How many lines in the records below contain the word "input"? Answer with the number and nothing else.

Text-based hardware design files
★ ★ ★ ★ ★ ★ ★

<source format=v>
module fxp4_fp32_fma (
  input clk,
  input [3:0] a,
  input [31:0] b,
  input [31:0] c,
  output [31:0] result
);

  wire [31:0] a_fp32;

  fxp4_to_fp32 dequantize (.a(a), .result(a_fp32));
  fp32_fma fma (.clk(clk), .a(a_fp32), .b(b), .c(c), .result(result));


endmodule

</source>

★ ★ ★ ★ ★ ★ ★

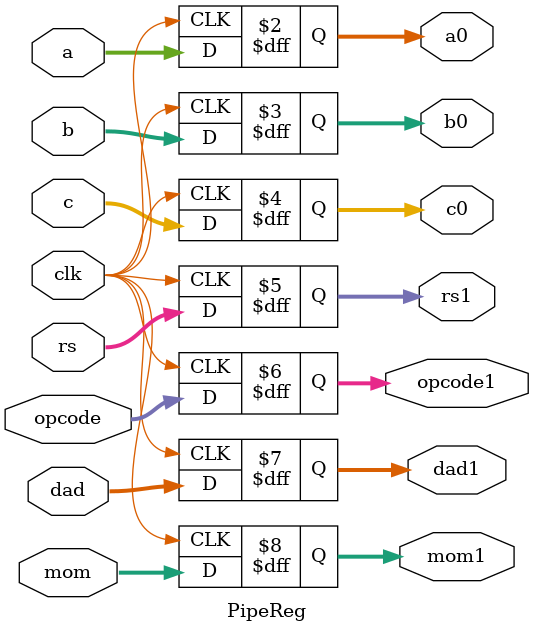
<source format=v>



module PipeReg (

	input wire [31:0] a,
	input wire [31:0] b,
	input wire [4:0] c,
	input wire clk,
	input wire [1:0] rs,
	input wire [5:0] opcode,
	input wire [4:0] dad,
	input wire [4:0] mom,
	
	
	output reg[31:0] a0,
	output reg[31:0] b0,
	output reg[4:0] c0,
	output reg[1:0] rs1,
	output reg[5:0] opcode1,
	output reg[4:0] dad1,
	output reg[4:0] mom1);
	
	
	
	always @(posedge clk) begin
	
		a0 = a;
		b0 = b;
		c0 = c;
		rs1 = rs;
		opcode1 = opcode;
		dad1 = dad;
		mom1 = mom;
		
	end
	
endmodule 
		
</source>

★ ★ ★ ★ ★ ★ ★

◆ **Solution for this problem**:
12